Topsports Gaming: A+

Suning is considered the offseason winner with its overall stable of replacements, but Topsports contests that title with the acquisition of a single player: Zhuo "Knight" Ding. Knight struggled with contract issues for most of the year -- at one point playing for Suning Gaming -- but was regarded as the talent locked away.
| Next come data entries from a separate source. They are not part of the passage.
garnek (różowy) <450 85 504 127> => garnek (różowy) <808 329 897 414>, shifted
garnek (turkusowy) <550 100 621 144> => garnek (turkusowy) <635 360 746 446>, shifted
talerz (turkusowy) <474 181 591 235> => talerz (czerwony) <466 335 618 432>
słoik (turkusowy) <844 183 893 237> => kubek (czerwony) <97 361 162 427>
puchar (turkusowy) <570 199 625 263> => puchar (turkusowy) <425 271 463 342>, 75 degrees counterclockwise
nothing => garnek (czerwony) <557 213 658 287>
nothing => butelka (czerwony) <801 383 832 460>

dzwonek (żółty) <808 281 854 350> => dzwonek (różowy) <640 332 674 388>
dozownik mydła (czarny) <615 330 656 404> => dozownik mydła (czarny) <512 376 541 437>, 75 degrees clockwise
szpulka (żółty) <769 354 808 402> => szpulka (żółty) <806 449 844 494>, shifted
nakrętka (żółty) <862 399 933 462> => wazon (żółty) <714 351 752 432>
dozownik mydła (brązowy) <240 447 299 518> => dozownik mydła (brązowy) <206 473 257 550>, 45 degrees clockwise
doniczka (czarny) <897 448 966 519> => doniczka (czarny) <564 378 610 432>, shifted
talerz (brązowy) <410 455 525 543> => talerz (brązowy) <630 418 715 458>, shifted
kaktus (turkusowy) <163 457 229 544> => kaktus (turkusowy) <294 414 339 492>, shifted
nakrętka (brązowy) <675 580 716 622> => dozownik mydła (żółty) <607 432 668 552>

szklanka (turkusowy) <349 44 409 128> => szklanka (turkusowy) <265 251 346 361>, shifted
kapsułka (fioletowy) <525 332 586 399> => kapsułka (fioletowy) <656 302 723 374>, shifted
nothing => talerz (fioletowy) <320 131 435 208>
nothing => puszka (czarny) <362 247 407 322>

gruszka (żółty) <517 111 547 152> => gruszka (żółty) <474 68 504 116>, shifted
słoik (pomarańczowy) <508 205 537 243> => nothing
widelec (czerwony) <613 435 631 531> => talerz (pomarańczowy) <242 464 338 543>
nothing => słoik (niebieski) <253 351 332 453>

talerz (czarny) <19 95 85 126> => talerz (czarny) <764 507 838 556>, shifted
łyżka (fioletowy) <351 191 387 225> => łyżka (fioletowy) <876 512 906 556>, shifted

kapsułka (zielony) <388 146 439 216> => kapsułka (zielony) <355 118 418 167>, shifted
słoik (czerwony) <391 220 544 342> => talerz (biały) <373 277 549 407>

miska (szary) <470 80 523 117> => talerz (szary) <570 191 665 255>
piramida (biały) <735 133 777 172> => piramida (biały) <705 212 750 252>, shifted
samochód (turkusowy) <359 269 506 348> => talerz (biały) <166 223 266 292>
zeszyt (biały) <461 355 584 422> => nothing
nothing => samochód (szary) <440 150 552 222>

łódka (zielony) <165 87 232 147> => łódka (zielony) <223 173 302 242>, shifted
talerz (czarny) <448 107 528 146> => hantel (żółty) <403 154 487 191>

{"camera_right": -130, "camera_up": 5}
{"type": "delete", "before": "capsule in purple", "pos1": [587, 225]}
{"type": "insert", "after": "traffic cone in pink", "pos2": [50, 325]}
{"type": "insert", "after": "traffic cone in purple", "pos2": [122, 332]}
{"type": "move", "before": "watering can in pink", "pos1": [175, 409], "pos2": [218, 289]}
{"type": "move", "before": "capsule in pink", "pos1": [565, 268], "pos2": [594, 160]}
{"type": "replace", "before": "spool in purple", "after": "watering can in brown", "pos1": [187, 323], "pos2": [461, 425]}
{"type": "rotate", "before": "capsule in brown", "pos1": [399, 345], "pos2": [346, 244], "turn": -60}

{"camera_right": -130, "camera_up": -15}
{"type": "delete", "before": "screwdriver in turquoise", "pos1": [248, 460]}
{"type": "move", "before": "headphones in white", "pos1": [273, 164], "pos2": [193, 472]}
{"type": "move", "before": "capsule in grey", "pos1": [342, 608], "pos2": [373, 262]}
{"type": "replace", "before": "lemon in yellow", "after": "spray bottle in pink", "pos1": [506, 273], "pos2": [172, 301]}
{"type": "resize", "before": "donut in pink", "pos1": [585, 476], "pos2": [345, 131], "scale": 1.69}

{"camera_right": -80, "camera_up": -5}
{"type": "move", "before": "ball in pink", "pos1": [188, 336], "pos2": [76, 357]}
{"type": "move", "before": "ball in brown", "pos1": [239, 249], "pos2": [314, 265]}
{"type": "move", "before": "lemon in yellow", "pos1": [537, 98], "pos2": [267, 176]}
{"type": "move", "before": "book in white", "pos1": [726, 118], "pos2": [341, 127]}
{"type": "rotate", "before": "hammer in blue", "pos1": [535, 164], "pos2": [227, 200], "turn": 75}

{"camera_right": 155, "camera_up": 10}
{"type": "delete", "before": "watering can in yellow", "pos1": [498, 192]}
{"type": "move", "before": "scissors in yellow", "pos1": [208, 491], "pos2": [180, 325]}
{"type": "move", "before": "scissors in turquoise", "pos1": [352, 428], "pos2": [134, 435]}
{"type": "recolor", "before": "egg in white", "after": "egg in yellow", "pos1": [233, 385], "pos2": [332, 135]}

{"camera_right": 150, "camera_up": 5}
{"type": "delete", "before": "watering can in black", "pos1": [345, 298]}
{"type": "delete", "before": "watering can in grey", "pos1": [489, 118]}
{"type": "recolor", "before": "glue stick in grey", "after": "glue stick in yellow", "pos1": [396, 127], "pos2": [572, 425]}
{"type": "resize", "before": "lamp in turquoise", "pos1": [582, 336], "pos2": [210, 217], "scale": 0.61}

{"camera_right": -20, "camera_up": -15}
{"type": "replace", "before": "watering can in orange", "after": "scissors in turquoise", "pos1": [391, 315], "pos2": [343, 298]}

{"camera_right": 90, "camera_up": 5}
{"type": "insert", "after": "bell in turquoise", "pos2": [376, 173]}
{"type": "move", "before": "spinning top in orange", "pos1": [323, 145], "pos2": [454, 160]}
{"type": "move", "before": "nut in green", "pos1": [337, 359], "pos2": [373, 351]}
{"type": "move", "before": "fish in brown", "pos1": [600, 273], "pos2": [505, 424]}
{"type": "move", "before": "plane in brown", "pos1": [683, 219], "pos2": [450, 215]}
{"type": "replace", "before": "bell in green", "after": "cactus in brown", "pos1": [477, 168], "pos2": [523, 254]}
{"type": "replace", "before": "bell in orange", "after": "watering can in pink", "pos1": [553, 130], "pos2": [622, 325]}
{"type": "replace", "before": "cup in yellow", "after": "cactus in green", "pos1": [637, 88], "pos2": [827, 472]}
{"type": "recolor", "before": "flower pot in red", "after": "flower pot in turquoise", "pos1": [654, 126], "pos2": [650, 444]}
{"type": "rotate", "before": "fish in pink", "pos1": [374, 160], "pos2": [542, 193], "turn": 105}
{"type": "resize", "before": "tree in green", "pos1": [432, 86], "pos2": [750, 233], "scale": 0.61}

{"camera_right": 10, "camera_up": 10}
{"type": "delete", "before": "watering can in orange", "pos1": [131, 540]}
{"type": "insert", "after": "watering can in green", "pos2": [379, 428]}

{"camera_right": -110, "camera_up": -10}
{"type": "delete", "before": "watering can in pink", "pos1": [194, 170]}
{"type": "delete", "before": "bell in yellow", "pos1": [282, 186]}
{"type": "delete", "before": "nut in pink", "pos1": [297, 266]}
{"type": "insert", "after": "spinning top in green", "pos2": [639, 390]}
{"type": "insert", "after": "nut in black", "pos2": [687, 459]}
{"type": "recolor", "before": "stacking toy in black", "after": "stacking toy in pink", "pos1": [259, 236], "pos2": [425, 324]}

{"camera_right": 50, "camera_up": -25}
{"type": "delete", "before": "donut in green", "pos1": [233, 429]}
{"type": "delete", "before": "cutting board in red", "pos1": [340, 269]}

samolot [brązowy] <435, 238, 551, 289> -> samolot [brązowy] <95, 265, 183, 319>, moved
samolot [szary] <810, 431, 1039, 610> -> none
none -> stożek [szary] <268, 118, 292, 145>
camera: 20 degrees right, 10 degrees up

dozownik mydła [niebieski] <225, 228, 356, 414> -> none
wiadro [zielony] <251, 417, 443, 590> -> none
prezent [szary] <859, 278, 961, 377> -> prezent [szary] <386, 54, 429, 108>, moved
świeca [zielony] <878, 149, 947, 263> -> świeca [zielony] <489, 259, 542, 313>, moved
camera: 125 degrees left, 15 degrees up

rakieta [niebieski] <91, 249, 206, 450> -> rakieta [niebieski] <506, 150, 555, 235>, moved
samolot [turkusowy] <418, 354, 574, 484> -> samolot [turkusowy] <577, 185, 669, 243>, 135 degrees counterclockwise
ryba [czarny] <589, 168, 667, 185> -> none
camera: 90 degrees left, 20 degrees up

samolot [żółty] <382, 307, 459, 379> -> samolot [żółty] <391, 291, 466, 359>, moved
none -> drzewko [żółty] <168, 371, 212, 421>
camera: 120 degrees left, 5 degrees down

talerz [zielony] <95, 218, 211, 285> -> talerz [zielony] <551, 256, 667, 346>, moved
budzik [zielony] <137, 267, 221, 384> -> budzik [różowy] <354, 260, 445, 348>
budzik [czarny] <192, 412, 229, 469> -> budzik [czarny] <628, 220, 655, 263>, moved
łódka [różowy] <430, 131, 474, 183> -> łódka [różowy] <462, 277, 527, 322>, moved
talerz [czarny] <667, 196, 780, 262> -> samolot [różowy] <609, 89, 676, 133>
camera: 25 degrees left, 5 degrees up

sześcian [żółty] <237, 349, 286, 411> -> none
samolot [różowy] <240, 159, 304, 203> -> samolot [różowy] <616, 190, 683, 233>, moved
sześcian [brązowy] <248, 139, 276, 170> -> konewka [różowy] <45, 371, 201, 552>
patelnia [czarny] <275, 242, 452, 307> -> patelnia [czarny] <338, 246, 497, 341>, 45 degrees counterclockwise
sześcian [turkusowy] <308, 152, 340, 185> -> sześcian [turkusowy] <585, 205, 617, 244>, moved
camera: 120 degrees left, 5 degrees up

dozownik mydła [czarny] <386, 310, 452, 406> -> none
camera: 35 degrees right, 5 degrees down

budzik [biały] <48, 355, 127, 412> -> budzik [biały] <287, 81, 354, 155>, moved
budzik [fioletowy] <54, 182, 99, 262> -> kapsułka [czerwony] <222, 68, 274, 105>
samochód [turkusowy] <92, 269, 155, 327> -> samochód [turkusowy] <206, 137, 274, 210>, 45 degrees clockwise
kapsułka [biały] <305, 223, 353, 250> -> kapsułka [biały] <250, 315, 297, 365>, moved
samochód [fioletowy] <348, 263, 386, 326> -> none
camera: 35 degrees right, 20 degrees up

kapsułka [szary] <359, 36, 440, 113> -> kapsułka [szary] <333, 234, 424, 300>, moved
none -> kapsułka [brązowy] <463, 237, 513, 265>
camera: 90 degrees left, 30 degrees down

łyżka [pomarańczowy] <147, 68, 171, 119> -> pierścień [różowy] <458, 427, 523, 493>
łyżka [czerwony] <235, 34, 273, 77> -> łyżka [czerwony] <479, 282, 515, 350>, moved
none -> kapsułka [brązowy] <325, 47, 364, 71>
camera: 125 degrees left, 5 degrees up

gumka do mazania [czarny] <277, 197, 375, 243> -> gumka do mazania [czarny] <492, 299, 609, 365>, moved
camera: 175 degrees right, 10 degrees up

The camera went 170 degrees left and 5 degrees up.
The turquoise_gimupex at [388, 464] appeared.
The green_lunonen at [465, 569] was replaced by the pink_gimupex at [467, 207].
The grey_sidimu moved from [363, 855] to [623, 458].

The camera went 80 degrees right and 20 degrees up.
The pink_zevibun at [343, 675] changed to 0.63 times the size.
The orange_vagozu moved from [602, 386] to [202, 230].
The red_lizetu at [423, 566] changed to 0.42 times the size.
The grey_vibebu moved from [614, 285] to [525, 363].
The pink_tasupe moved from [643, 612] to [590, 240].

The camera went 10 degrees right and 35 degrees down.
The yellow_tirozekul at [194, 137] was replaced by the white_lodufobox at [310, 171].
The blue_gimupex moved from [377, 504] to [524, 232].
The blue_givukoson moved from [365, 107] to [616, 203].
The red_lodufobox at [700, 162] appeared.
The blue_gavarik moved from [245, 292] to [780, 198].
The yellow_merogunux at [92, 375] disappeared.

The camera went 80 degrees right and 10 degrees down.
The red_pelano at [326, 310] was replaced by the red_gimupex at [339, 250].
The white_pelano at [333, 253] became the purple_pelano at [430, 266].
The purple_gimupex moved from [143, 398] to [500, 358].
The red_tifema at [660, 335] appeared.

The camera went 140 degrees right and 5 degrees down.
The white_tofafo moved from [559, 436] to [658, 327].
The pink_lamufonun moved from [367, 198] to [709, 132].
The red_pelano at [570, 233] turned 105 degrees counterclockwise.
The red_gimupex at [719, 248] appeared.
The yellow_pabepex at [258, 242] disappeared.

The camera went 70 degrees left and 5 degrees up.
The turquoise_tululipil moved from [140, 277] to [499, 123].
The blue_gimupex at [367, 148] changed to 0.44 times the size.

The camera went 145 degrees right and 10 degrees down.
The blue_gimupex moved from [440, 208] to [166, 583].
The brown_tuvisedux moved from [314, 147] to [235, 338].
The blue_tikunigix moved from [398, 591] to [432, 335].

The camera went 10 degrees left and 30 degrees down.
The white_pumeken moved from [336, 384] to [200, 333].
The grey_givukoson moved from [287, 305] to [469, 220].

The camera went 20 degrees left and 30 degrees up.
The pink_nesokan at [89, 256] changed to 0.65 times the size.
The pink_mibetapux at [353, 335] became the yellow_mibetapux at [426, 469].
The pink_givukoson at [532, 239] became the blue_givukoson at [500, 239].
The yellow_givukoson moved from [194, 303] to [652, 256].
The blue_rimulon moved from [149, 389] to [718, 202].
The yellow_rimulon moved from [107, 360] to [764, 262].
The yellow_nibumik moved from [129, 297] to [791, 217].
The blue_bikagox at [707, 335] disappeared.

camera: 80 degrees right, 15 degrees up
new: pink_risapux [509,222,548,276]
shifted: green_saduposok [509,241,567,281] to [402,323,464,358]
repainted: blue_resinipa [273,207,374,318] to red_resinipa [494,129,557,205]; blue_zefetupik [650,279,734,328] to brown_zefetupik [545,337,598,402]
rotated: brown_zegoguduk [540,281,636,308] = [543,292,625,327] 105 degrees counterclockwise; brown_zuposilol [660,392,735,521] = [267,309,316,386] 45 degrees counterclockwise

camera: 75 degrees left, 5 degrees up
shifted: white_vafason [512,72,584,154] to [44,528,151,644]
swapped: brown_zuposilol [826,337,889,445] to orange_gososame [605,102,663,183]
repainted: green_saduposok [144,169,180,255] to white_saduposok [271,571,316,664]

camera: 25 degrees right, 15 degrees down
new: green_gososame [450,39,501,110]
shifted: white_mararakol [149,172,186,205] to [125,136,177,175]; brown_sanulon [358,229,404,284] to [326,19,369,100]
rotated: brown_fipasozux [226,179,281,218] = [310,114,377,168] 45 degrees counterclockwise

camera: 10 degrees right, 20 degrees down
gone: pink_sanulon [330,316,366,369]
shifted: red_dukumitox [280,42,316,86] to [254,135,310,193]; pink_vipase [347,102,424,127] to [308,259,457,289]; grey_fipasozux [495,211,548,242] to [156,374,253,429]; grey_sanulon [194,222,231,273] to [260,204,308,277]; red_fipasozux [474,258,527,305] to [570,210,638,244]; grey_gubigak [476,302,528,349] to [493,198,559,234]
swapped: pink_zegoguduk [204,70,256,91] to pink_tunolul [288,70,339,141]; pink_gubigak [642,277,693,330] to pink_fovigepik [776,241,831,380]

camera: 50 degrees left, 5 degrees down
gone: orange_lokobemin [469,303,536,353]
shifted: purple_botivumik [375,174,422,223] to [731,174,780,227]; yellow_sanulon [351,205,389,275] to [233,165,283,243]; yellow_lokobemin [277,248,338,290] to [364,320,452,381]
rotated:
After an explosive Demacia Cup performance and return to competitive play, Knight is set to make Topsports one of the best teams in the LPL.

Although Knight stood out as the golden goose of the LPL offseason, Topsports also acquired Lee "LokeN" Dong-wook and Nam "Ben" Dong-hyun to form a strong competitive bot lane for the 2019 season, profiling much higher than their Chinese bot lane last year. After pushing Invictus Gaming in the Demacia Cup, it's not hard to see why everyone is excited for this re-tooled Topsports lineup.

Vici Gaming: D

Vici Gaming suffered a notable loss in AD carry Tan "Martin" Qi this offseason but was able to bring back XuanXuanPi while also adding more supplementary talent. Unfortunately for Vici, the roster is far from contending for middle of the pack, much less a playoff spot. Such has been the case since Vici Gaming's re-entrance into the league last year.

Maintaining solid domestic talent like Zhao "Aodi" Ao-Di is all well and good, but it hardly makes for an explosive offseason. There's always a chance that the new LDL talent will rise to prominence, but that remains be seen.